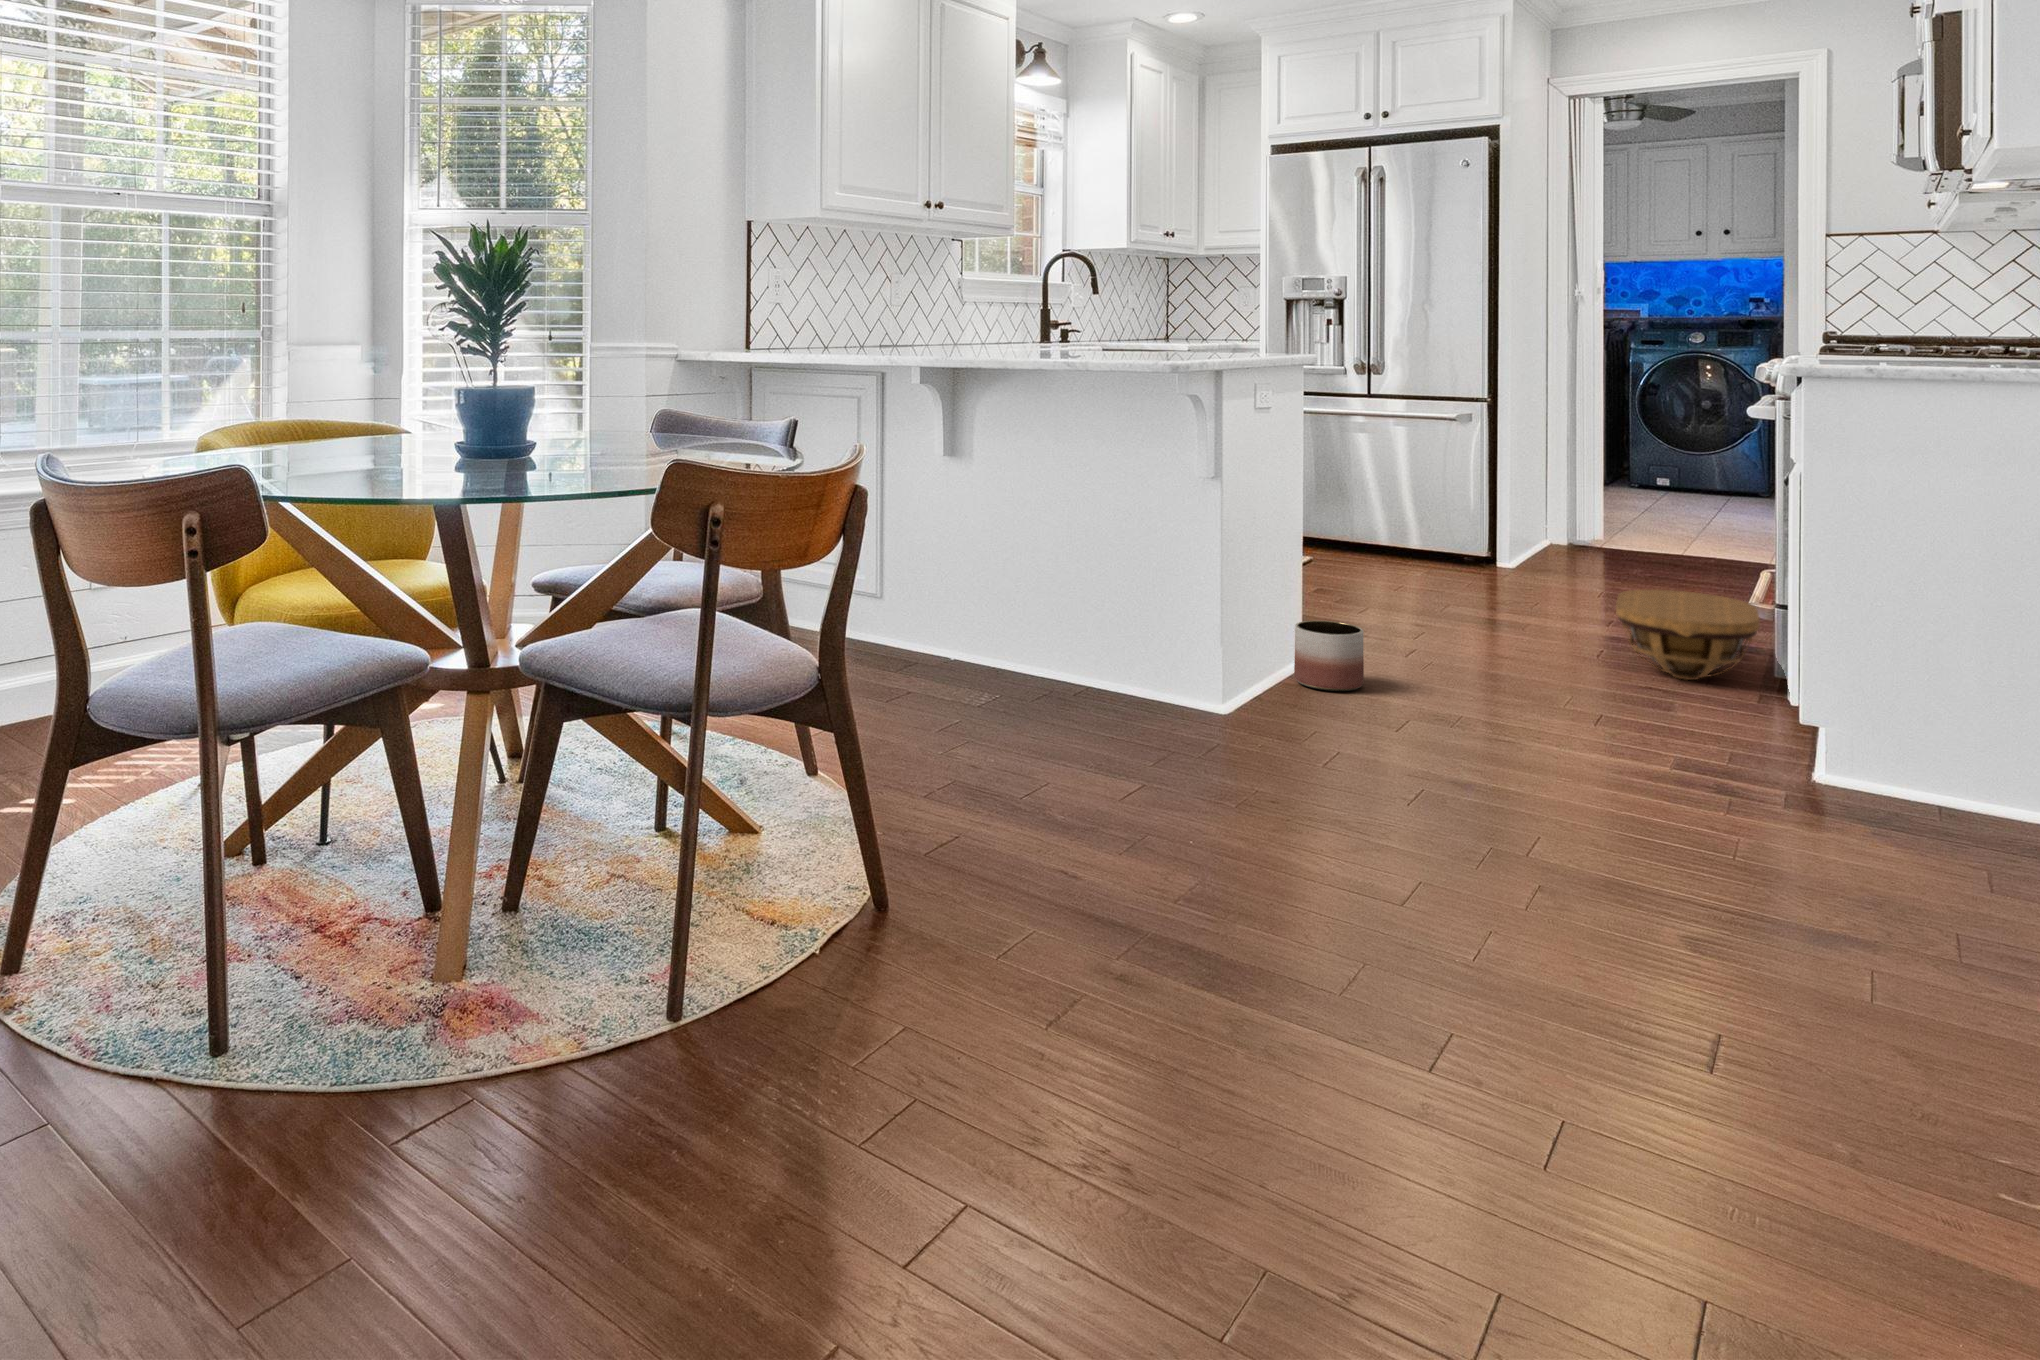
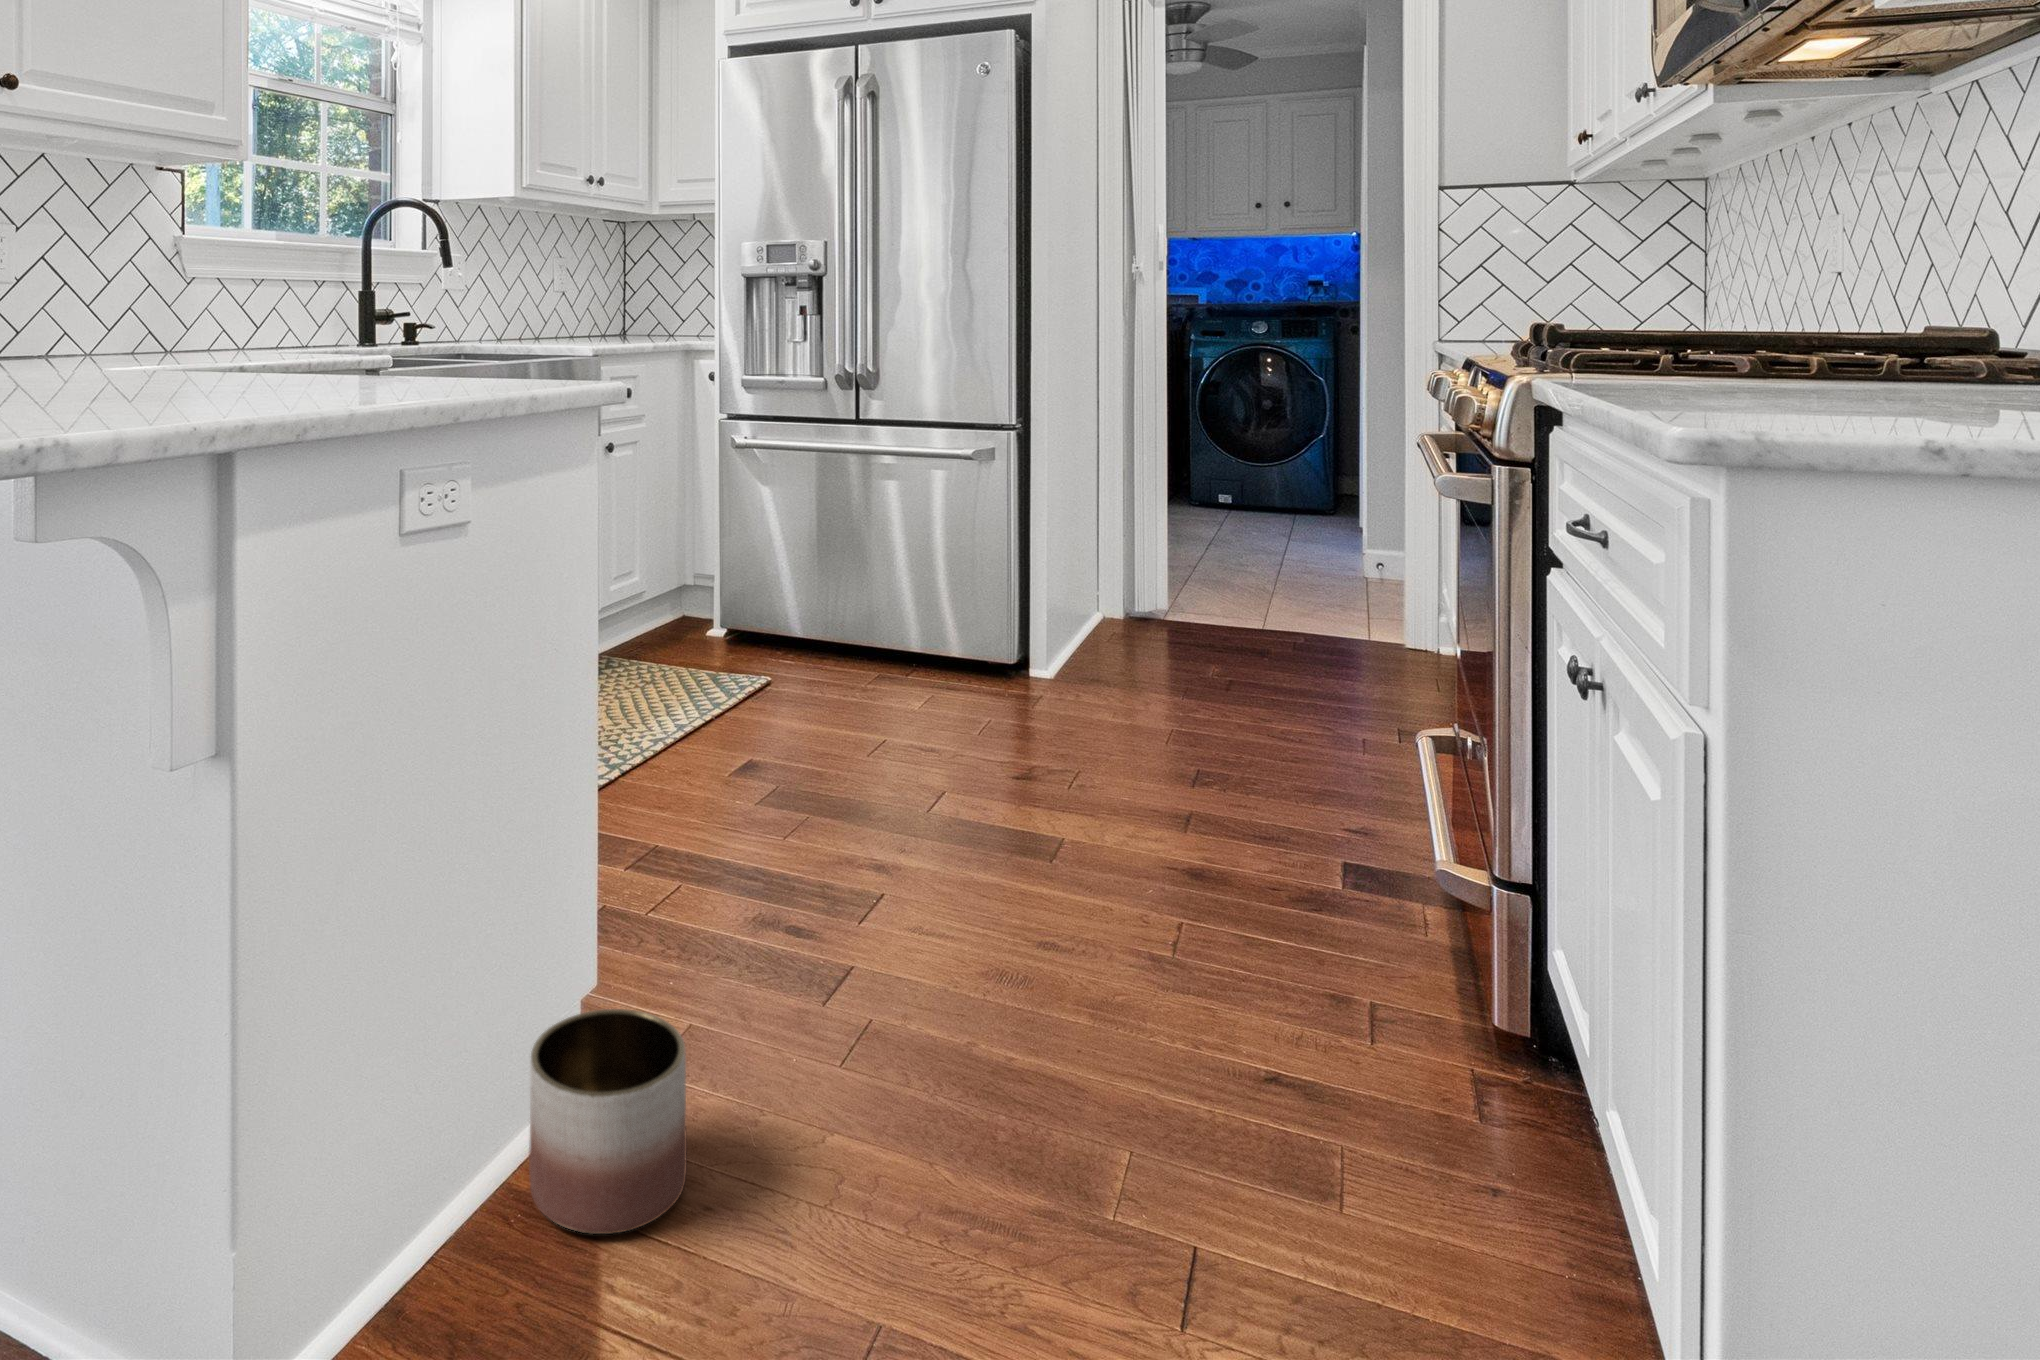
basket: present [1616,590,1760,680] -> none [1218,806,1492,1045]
==
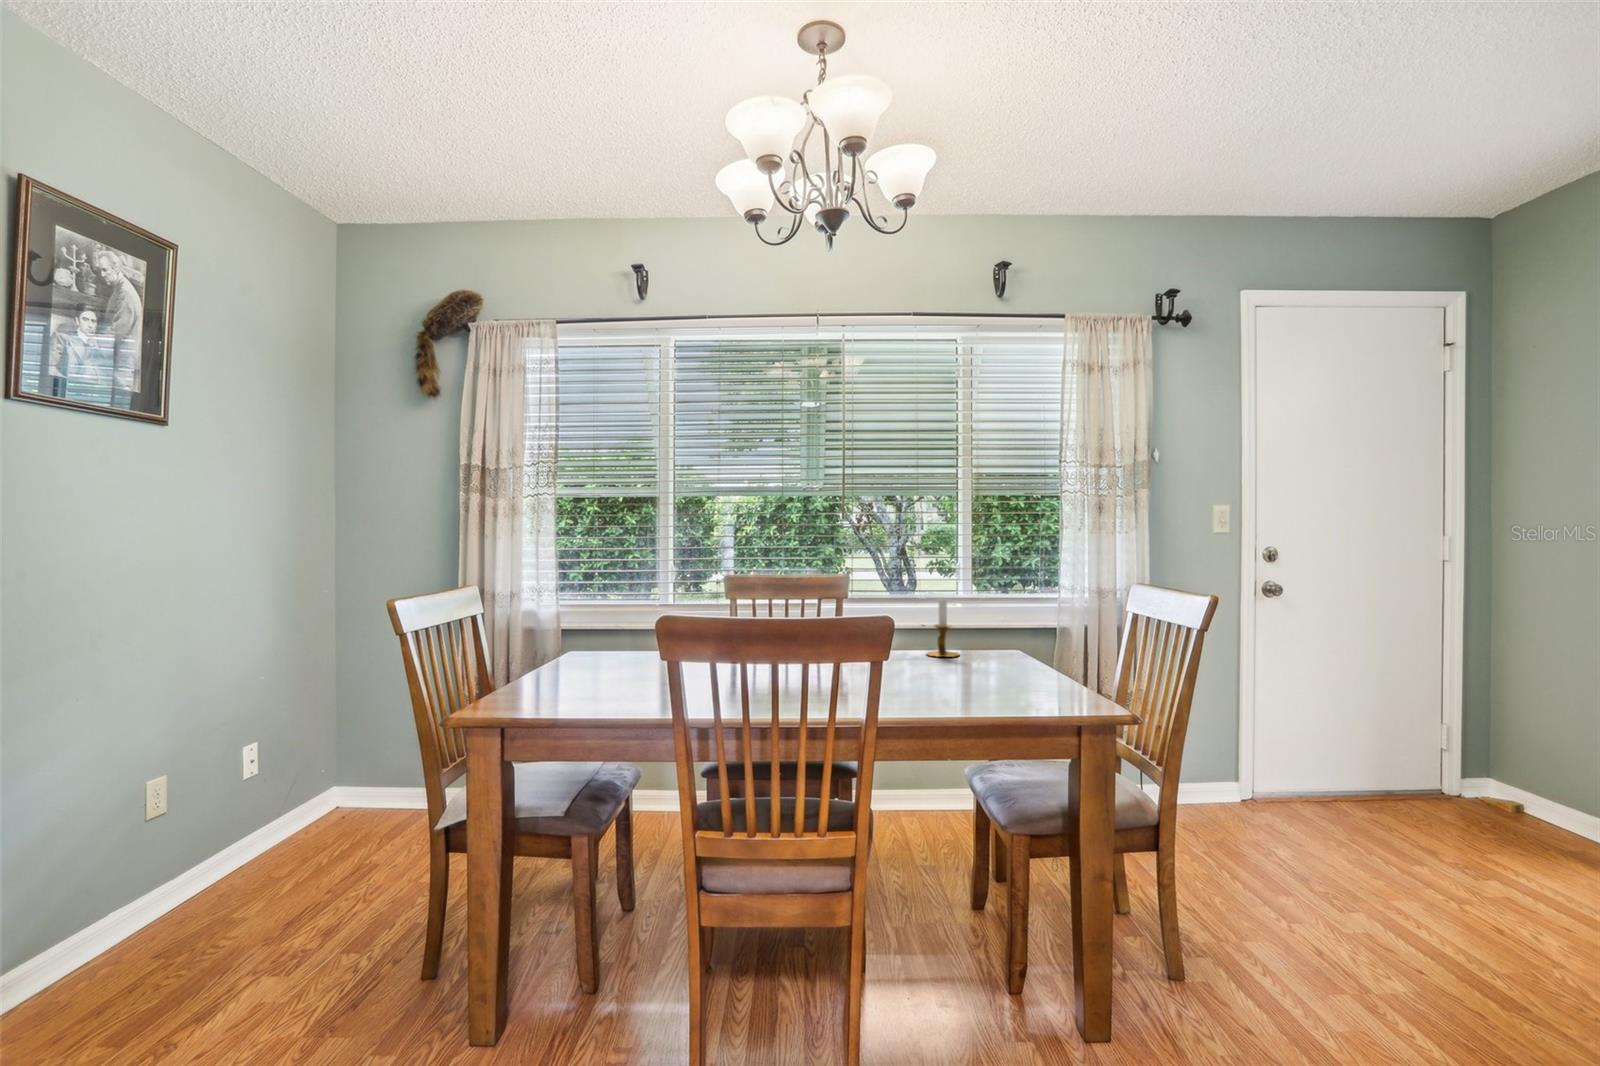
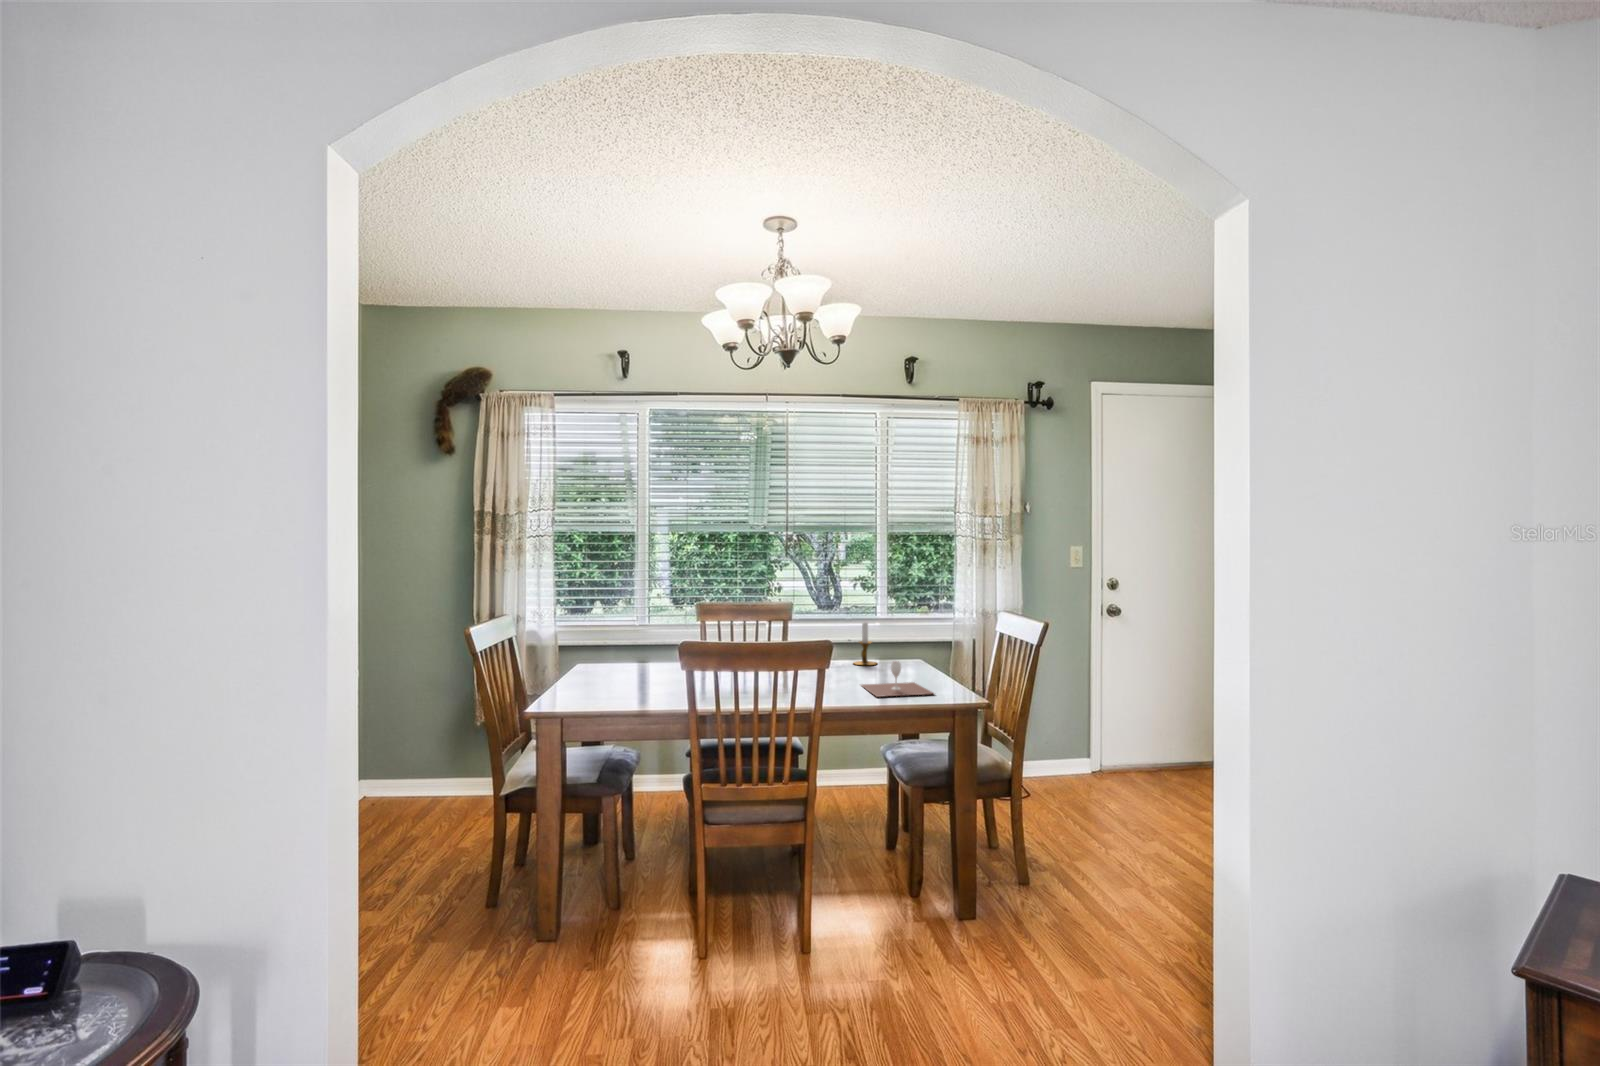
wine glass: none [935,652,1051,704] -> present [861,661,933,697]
---
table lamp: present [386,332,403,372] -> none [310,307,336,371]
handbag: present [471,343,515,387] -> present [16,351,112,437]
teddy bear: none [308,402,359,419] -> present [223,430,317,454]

* _TRY IT_
Could you return all lines from the records that include the word "none"?

* _RESPONSE TO THE EXERCISE_
basket: present [1616,590,1760,680] -> none [1218,806,1492,1045]
wine glass: none [935,652,1051,704] -> present [861,661,933,697]
table lamp: present [386,332,403,372] -> none [310,307,336,371]
teddy bear: none [308,402,359,419] -> present [223,430,317,454]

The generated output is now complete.